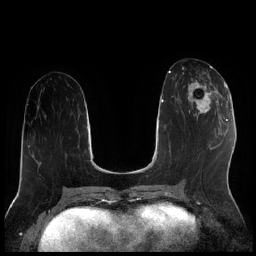
Breast MRI (dynamic contrast-enhanced), one axial slice. Position 86 of 256 along the scan axis. Dynamic contrast-enhanced series, time point 2 of 7 at this slice position (early post-contrast). 1.5 T. TE 1.9 ms, TR 4.2 ms. 0.8 mm slice thickness. 256 × 256 image matrix, field of view 320 × 320 mm. Female patient.
Outlined on this slice (semi-automatic segmentation, software-assisted and operator-edited):
- enhancing-tissue mask used for the functional tumour volume (all voxels passing the contrast-enhancement thresholds inside the analysis volume; usually the tumour): bounding box <187,79,222,119> (left, top, right, bottom; pixels)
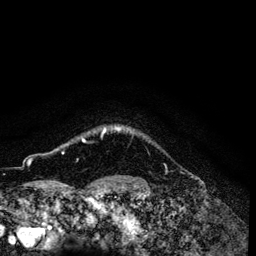
Breast MRI (dynamic contrast-enhanced), one axial slice. Position 117 of 134 along the scan axis. Cropped to one breast. Dynamic contrast-enhanced series, time point 2 of 6 at this slice position (early post-contrast). 3 T. TE 4.2 ms, TR 7.9 ms. 1.2 mm slice thickness. 256 × 256 image matrix. Female patient.
Annotated regions visible in this slice (semi-automatic segmentation, software-assisted and operator-edited):
- enhancing-tissue mask used for the functional tumour volume (all voxels passing the contrast-enhancement thresholds inside the analysis volume; usually the tumour): box from (x=82, y=127) to (x=120, y=142) px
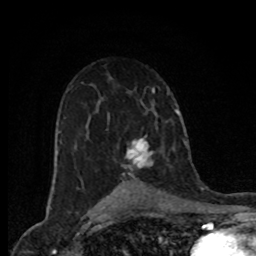
Breast MRI (dynamic contrast-enhanced), one axial slice; position 50 of 80 along the scan axis; cropped to one breast; dynamic contrast-enhanced series, time point 2 of 8 at this slice position (early post-contrast); 1.5 T; TE 4.2 ms, TR 7 ms; 2 mm slice thickness; 256 × 256 image matrix, field of view 155 × 155 mm. Female patient.
Annotated regions visible in this slice (semi-automatically segmented with operator editing):
- enhancing-tissue mask used for the functional tumour volume (all voxels passing the contrast-enhancement thresholds inside the analysis volume; usually the tumour): bounding box (x1, y1, x2, y2) in pixels: (127, 139, 152, 167)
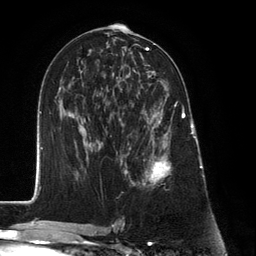
Breast MRI (dynamic contrast-enhanced), one axial slice. Slice 67 of 134 in the series (ordered by position). Cropped to one breast. Dynamic contrast-enhanced series, time point 2 of 6 at this slice position (early post-contrast). 3 T. TE 2.8 ms, TR 7.3 ms. 1.2 mm slice thickness. 256 × 256 image matrix, field of view 180 × 180 mm. Female patient.
Structures marked on this image (semi-automatic segmentation, software-assisted and operator-edited):
- enhancing-tissue mask used for the functional tumour volume (all voxels passing the contrast-enhancement thresholds inside the analysis volume; usually the tumour): bounding box [x1, y1, x2, y2] px = [127, 87, 183, 185]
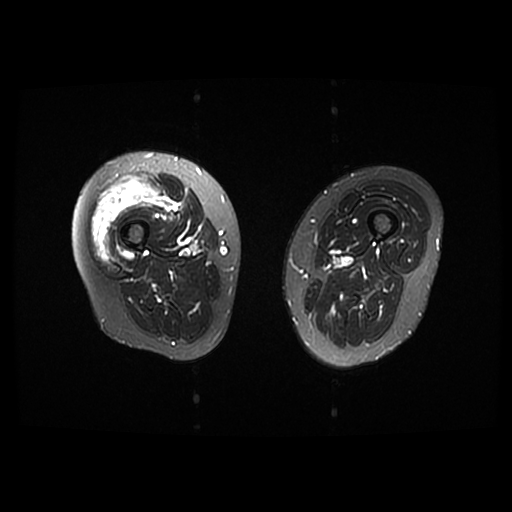
MRI of an extremity soft-tissue mass, one axial slice; position 10 of 42 along the scan axis; T2-weighted fat-saturated; 512 × 512 image matrix, field of view 440 × 440 mm. Female patient. Case-level facts recorded for this patient, not image findings: histological type: pleiomorphic undifferentiated sarcoma; grade: high; site of the primary tumour: right quadricep.
Outlined on this slice (manually delineated by an expert):
- gross tumour volume including surrounding oedema: bounding box (x1, y1, x2, y2) in pixels: (92, 175, 173, 259)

---

What is required: Lines of the listing above that hold the string "inside" should each be copied.

Response area:
- enhancing-tissue mask used for the functional tumour volume (all voxels passing the contrast-enhancement thresholds inside the analysis volume; usually the tumour): bounding box <187,79,222,119> (left, top, right, bottom; pixels)
- enhancing-tissue mask used for the functional tumour volume (all voxels passing the contrast-enhancement thresholds inside the analysis volume; usually the tumour): box from (x=82, y=127) to (x=120, y=142) px
- enhancing-tissue mask used for the functional tumour volume (all voxels passing the contrast-enhancement thresholds inside the analysis volume; usually the tumour): bounding box (x1, y1, x2, y2) in pixels: (127, 139, 152, 167)
- enhancing-tissue mask used for the functional tumour volume (all voxels passing the contrast-enhancement thresholds inside the analysis volume; usually the tumour): bounding box [x1, y1, x2, y2] px = [127, 87, 183, 185]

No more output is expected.